Şehzade Mustafa bunları yapmakla da kalmadı, valilik yaptığı Amasya’da kendi adına “tuğra” da çektirdi...
Osmanlı’da yalnızca padişahların tuğrası olur. Tuğra, sadece bir “imza” değil, aynı zamanda gücün, yani saltanatın da sembolüdür.
Bu yüzden hiçbir şehzade ya da sadrazam, kendine tuğra çektiremez...
Bunu göze almak, padişaha rakip olmak anlamına gelir ve ölümü göze almakla eşdeğer sayılır.
Şehzade Mustafa, kim bilir hangi dürtü ile (belki de çevresinin teşviki olmuştur) böyle bir işe girişmiş, Padişah babasına rakip olarak ortaya çıkmıştır.
Bu durumda Kanuni açısından iki yol kalmaktadır: Ya iki başlı, iki parçaya bölünmüş, dolayısıyla zayıf düşmüş bir devlete razı olacak (ki o takdirde de kardeşler birbirlerine saldıracağı için yine iç savaş kaçınılmazdır), ya da saltanat iddia edeni (oğlu bile olsa) “izale” edecektir (öldürecektir).
Bölünme-parçalanma ihtimalini hiçbir padişah göze alamayacağından dolayı, geriye kala kala ikinci şık kalıyor...
Kanuni de çaresizlik içinde ikinci şıkkı seçti ve ağlaya ağlaya oğlunun idam hükmünü imzaladı.

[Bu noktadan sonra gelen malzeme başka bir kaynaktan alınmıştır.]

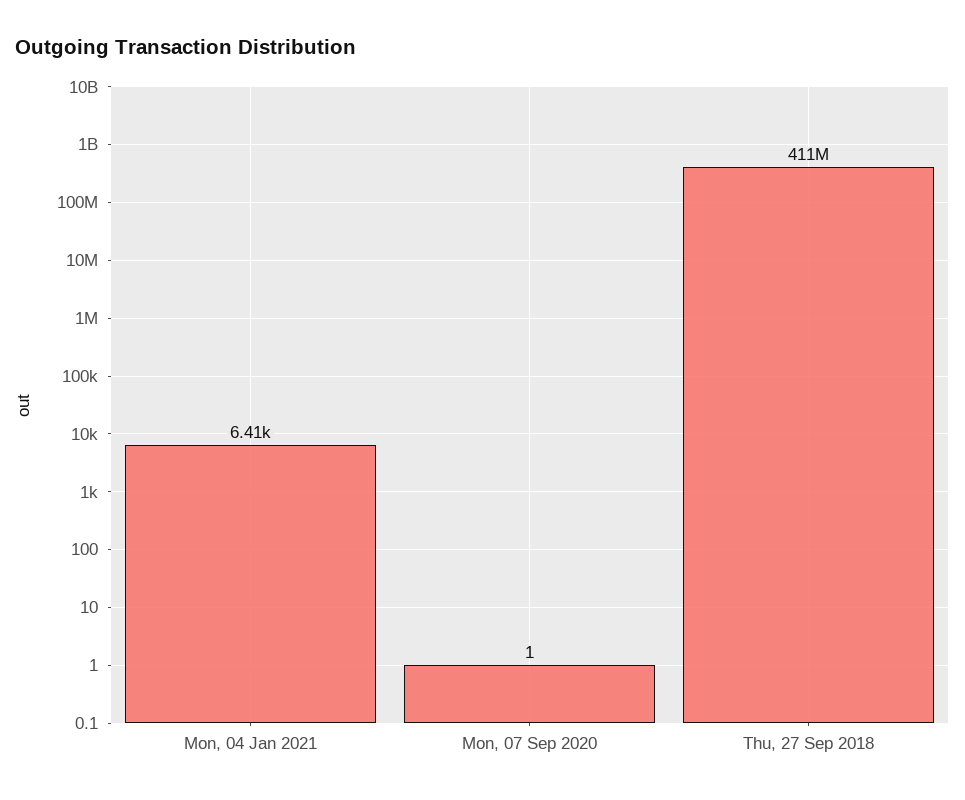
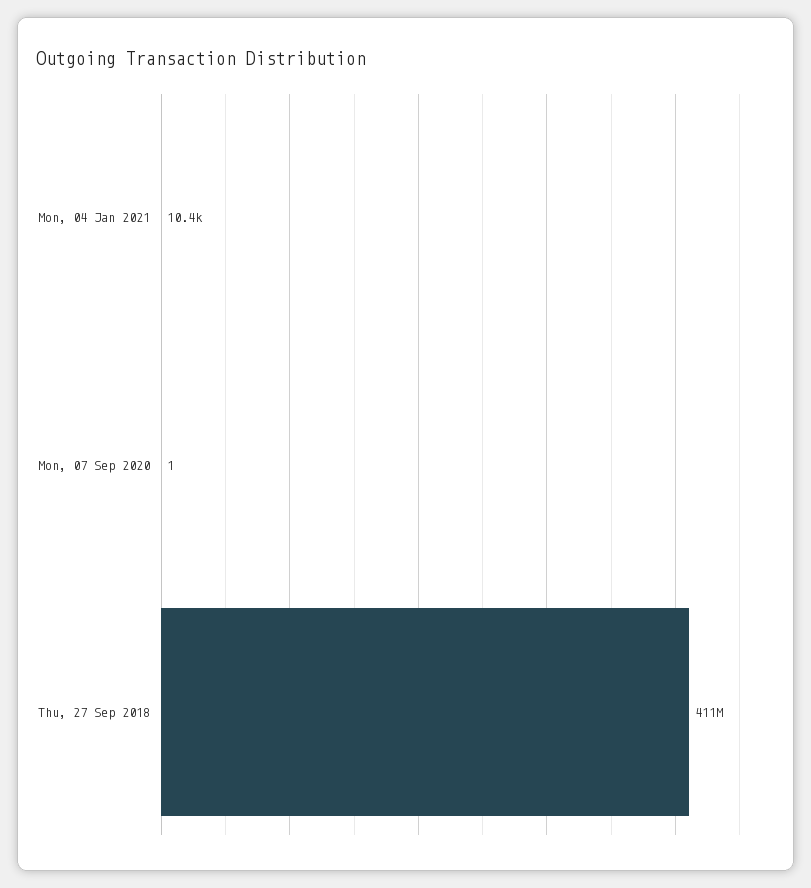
  {
-   "Mon, 04 Jan 2021": 6410,
+   "Mon, 04 Jan 2021": 10400,
    "Mon, 07 Sep 2020": 1,
    "Thu, 27 Sep 2018": 411000000
  }

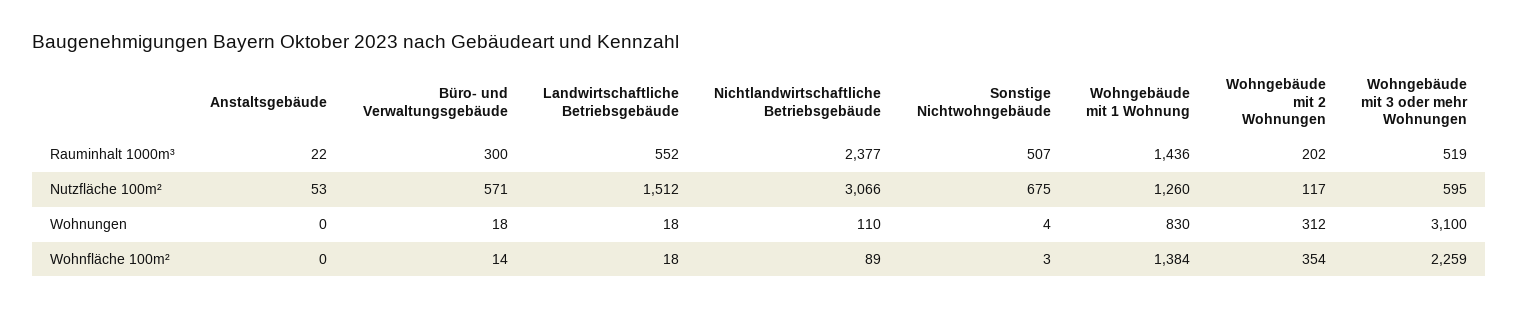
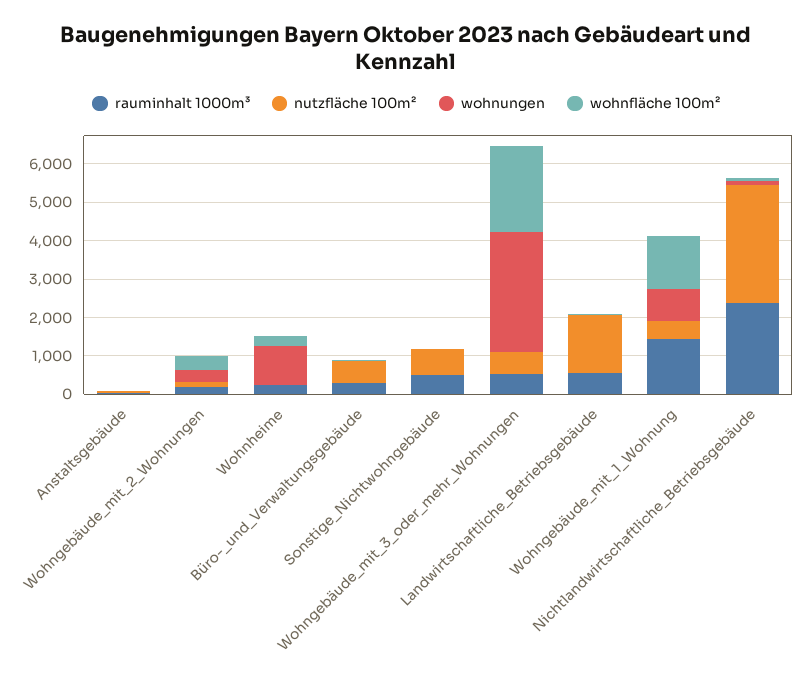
  {
    "Rauminhalt 1000m³": {
      "Anstaltsgebäude": 22,
      "Büro- und Verwaltungsgebäude": 300,
      "Landwirtschaftliche Betriebsgebäude": 552,
      "Nichtlandwirtschaftliche Betriebsgebäude": 2377,
      "Sonstige Nichtwohngebäude": 507,
      "Wohngebäude mit 1 Wohnung": 1436,
      "Wohngebäude mit 2 Wohnungen": 202,
-     "Wohngebäude mit 3 oder mehr Wohnungen": 519
+     "Wohngebäude mit 3 oder mehr Wohnungen": 519,
+     "Wohnheime": 250
    },
    "Nutzfläche 100m²": {
      "Anstaltsgebäude": 53,
      "Büro- und Verwaltungsgebäude": 571,
      "Landwirtschaftliche Betriebsgebäude": 1512,
      "Nichtlandwirtschaftliche Betriebsgebäude": 3066,
      "Sonstige Nichtwohngebäude": 675,
-     "Wohngebäude mit 1 Wohnung": 1260,
+     "Wohngebäude mit 1 Wohnung": 500,
      "Wohngebäude mit 2 Wohnungen": 117,
-     "Wohngebäude mit 3 oder mehr Wohnungen": 595
+     "Wohngebäude mit 3 oder mehr Wohnungen": 595,
+     "Wohnheime": 0
    },
    "Wohnungen": {
      "Anstaltsgebäude": 0,
      "Büro- und Verwaltungsgebäude": 18,
      "Landwirtschaftliche Betriebsgebäude": 18,
      "Nichtlandwirtschaftliche Betriebsgebäude": 110,
      "Sonstige Nichtwohngebäude": 4,
      "Wohngebäude mit 1 Wohnung": 830,
      "Wohngebäude mit 2 Wohnungen": 312,
-     "Wohngebäude mit 3 oder mehr Wohnungen": 3100
+     "Wohngebäude mit 3 oder mehr Wohnungen": 3100,
+     "Wohnheime": 1000
    },
    "Wohnfläche 100m²": {
      "Anstaltsgebäude": 0,
      "Büro- und Verwaltungsgebäude": 14,
      "Landwirtschaftliche Betriebsgebäude": 18,
      "Nichtlandwirtschaftliche Betriebsgebäude": 89,
      "Sonstige Nichtwohngebäude": 3,
      "Wohngebäude mit 1 Wohnung": 1384,
      "Wohngebäude mit 2 Wohnungen": 354,
-     "Wohngebäude mit 3 oder mehr Wohnungen": 2259
+     "Wohngebäude mit 3 oder mehr Wohnungen": 2259,
+     "Wohnheime": 250
    }
  }

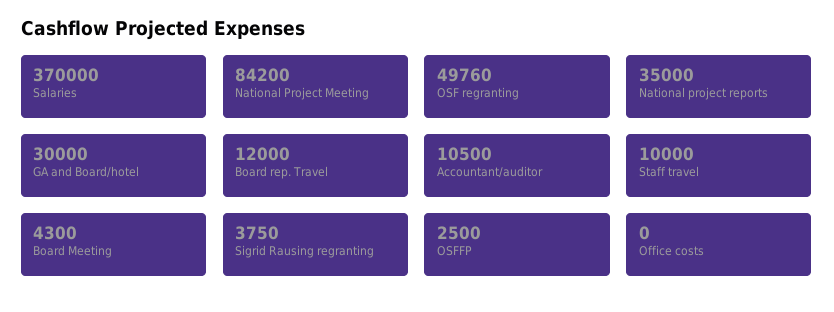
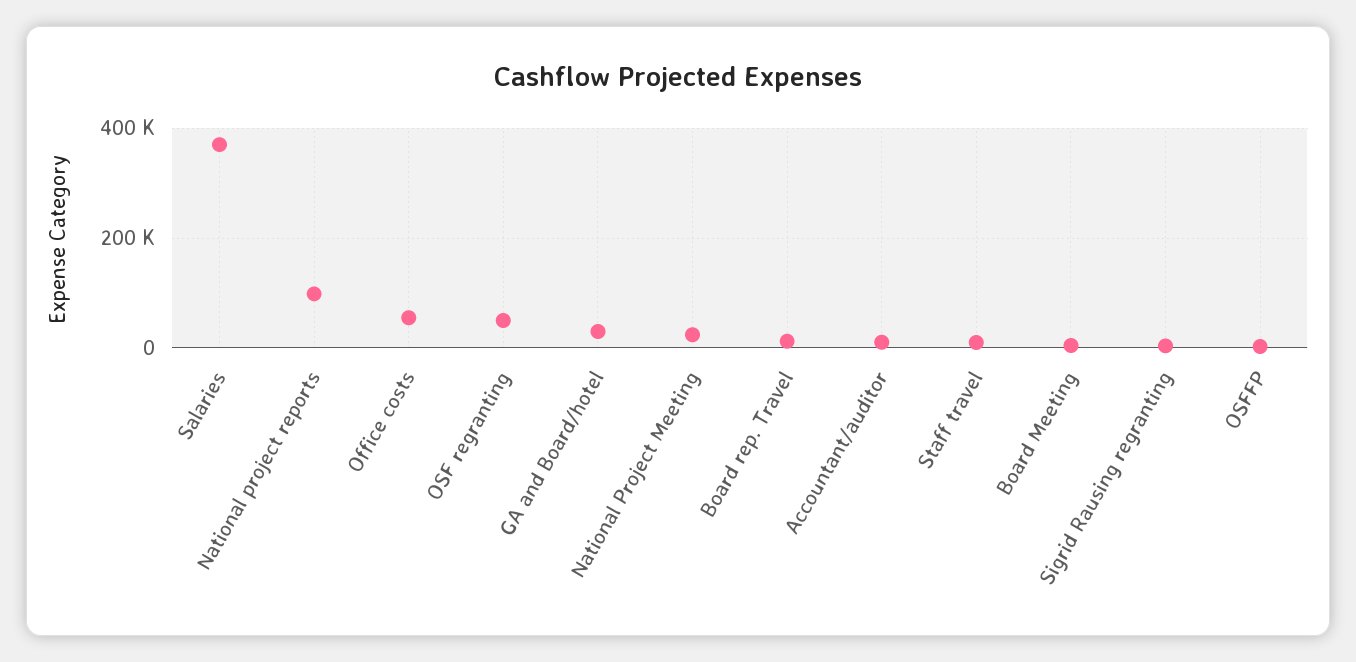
  {
    "Salaries": 370000,
-   "National Project Meeting": 84200,
+   "National Project Meeting": 20000,
    "OSF regranting": 49760,
-   "National project reports": 35000,
+   "National project reports": 100000,
    "GA and Board/hotel": 30000,
    "Board rep. Travel": 12000,
    "Accountant/auditor": 10500,
    "Staff travel": 10000,
    "Board Meeting": 4300,
    "Sigrid Rausing regranting": 3750,
    "OSFFP": 2500,
-   "Office costs": 0
+   "Office costs": 60000
  }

Gelecek yazımızda olayın detayına inelim...
-
Muradi 30-01-2011 00:58
Şehzade katli Osmanlılarda bir cahiliyye adeti olarak uzun yıllar devam etmitir.İslamı saltanattan ayıramayan Bahadıroğlu gibi yazarlar bu gibi gayri islami adetleri savunmak için İslamı da çarpıtmayı göze alırlar.Çünkü aldıkları dini eğitim tevhide değil muhafazakarlığa, tasavvufa,nurculuğa vs. dayalıdır.Bu anlayışlar ise saltanat sistemlerine köklü eleştiriler getirmekten uzaktırlar.